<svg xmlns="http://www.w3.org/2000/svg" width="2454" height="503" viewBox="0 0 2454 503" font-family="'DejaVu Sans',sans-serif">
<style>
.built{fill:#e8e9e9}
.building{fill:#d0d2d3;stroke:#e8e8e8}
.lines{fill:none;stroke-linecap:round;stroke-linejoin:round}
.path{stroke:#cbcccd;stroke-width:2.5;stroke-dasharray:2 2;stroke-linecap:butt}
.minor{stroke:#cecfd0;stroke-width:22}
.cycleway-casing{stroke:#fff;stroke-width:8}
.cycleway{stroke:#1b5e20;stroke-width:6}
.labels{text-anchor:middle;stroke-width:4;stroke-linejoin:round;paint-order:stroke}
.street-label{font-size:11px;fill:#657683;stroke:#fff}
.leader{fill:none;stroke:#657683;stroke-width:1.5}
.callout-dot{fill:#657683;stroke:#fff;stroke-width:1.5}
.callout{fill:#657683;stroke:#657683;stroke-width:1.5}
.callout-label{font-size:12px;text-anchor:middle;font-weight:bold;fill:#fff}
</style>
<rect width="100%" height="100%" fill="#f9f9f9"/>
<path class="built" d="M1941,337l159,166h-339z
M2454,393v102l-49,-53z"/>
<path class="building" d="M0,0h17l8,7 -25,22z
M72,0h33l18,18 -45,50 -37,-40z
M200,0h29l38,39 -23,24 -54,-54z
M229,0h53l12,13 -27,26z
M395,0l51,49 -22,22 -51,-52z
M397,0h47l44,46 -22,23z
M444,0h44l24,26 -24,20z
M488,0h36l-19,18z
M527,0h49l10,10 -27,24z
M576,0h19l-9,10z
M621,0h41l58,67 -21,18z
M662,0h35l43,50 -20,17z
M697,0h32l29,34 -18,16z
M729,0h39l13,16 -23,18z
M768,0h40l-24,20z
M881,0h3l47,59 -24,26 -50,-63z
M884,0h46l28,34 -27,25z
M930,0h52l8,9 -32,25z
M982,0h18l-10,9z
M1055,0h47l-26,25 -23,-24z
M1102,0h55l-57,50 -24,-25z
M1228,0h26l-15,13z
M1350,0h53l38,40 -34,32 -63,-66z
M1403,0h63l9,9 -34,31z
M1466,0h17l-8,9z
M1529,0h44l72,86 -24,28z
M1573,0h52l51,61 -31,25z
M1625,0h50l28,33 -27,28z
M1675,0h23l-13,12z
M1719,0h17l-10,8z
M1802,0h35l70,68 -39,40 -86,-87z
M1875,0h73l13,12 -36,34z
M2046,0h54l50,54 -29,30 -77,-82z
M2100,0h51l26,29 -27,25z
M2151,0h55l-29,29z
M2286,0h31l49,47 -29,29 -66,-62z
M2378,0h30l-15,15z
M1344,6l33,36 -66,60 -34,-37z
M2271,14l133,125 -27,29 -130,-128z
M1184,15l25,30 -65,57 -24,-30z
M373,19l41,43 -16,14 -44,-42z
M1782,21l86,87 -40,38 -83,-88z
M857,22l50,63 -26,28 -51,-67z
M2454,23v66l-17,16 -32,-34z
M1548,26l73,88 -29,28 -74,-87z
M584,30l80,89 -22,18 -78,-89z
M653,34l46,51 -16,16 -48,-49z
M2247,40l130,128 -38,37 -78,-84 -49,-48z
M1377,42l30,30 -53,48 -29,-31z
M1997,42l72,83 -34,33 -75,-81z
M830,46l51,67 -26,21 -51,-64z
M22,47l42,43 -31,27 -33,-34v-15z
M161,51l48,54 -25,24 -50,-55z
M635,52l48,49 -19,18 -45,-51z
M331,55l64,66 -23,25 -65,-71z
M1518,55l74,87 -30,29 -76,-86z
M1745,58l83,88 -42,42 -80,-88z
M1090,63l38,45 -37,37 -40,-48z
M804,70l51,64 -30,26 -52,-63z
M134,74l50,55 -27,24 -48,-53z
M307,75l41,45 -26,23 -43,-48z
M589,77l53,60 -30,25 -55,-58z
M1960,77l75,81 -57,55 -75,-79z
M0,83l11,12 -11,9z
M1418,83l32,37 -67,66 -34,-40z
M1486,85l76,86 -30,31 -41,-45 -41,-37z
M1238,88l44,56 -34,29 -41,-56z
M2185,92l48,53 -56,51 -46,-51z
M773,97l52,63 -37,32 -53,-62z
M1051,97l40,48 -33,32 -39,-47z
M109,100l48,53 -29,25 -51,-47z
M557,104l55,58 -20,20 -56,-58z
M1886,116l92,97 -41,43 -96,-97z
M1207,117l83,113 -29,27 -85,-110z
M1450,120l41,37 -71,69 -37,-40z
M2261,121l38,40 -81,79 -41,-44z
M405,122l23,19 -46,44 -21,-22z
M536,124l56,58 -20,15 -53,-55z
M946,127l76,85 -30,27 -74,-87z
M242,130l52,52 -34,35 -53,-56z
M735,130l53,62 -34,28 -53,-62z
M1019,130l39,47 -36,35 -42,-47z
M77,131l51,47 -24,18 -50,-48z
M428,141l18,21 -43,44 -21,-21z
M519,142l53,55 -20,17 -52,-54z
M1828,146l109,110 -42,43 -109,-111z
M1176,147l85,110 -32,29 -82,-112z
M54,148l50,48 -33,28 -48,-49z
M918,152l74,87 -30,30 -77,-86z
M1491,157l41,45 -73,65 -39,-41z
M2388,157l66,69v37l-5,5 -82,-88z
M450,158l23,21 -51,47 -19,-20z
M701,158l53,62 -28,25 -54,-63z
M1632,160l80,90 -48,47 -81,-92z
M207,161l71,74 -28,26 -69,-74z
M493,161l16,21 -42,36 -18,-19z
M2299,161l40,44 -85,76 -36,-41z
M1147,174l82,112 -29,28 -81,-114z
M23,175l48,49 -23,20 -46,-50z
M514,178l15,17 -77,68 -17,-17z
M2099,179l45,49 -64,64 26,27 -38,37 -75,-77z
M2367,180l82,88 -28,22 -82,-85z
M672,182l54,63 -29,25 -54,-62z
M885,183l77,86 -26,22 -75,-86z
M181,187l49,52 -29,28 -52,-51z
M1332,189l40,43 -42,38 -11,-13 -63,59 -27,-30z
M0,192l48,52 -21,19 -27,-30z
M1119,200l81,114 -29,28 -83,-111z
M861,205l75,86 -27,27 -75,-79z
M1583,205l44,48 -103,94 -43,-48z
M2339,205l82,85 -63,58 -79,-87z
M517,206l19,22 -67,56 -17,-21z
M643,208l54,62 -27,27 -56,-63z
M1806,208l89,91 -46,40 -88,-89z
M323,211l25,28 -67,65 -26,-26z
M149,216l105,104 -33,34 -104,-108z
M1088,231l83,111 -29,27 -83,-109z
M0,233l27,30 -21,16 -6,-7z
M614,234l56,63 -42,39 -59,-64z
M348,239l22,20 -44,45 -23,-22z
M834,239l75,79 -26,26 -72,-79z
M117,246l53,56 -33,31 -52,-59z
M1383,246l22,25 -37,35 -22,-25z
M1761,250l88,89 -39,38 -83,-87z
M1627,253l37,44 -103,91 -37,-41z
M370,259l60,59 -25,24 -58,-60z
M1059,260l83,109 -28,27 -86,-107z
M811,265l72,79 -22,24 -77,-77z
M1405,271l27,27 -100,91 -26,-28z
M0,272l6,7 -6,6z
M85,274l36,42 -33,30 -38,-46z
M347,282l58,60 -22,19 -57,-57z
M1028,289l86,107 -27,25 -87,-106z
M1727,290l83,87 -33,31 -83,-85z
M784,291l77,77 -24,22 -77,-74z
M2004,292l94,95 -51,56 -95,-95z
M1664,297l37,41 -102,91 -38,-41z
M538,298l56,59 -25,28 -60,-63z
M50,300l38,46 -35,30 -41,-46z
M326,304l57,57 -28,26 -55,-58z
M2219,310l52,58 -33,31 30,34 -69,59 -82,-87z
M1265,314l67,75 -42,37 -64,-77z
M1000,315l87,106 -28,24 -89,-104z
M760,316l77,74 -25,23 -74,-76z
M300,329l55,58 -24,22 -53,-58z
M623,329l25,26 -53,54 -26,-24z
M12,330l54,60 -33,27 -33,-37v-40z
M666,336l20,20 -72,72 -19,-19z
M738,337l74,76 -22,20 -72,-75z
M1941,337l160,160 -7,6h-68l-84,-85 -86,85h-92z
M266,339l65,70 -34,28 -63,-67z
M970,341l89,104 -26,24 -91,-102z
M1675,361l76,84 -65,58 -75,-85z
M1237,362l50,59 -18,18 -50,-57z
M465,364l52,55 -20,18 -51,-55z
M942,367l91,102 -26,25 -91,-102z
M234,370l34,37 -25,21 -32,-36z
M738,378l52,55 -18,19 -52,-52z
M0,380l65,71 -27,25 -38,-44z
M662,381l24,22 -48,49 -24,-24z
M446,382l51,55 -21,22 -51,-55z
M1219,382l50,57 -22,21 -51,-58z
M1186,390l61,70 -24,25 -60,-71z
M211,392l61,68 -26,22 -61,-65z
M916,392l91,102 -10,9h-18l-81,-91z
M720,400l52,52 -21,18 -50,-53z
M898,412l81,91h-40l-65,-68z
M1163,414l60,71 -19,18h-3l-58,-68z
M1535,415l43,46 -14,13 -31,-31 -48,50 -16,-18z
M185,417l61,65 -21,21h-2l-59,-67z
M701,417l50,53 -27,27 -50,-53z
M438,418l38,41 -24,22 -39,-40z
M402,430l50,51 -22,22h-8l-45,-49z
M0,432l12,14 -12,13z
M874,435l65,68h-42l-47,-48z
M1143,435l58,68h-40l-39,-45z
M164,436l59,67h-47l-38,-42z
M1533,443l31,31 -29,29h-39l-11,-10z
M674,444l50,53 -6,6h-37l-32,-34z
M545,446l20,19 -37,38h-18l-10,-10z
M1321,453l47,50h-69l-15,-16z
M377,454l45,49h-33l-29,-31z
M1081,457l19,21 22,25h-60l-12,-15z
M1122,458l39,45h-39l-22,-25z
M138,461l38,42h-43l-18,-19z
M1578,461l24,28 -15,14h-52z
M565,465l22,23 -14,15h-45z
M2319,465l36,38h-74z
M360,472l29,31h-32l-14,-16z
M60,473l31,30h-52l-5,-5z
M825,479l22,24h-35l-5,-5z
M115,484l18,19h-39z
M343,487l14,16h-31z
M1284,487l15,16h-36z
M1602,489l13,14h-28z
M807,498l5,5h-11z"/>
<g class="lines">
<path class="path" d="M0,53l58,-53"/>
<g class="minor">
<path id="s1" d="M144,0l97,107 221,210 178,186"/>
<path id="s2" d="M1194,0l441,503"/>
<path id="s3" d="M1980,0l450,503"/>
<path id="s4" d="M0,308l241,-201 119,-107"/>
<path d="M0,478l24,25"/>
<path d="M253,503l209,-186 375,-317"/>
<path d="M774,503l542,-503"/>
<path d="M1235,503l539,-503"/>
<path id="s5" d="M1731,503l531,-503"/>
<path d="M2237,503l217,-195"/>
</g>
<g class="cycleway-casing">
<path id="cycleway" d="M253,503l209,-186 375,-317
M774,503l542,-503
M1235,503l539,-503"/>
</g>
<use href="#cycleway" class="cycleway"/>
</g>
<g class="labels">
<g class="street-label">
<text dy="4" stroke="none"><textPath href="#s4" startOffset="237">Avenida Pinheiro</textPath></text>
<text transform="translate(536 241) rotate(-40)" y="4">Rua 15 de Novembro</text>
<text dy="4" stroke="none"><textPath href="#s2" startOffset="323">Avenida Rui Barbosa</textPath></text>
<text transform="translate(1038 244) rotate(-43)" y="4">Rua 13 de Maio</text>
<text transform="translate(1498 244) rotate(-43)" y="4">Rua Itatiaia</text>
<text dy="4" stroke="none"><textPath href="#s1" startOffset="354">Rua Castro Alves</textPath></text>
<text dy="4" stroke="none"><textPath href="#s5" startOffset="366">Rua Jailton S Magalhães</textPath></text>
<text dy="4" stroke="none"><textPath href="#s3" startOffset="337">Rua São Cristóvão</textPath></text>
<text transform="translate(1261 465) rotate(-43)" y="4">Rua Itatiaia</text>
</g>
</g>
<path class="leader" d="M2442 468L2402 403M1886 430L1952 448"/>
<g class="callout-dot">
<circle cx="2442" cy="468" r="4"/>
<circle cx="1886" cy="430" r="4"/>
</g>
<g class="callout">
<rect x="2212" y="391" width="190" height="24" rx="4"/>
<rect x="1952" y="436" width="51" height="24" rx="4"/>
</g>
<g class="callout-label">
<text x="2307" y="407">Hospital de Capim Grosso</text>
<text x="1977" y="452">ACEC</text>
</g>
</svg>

• • • •

## Problem to work on:
Copy every line in the entries above that has the string "lines" in it.

## Response below:
.lines{fill:none;stroke-linecap:round;stroke-linejoin:round}
<g class="lines">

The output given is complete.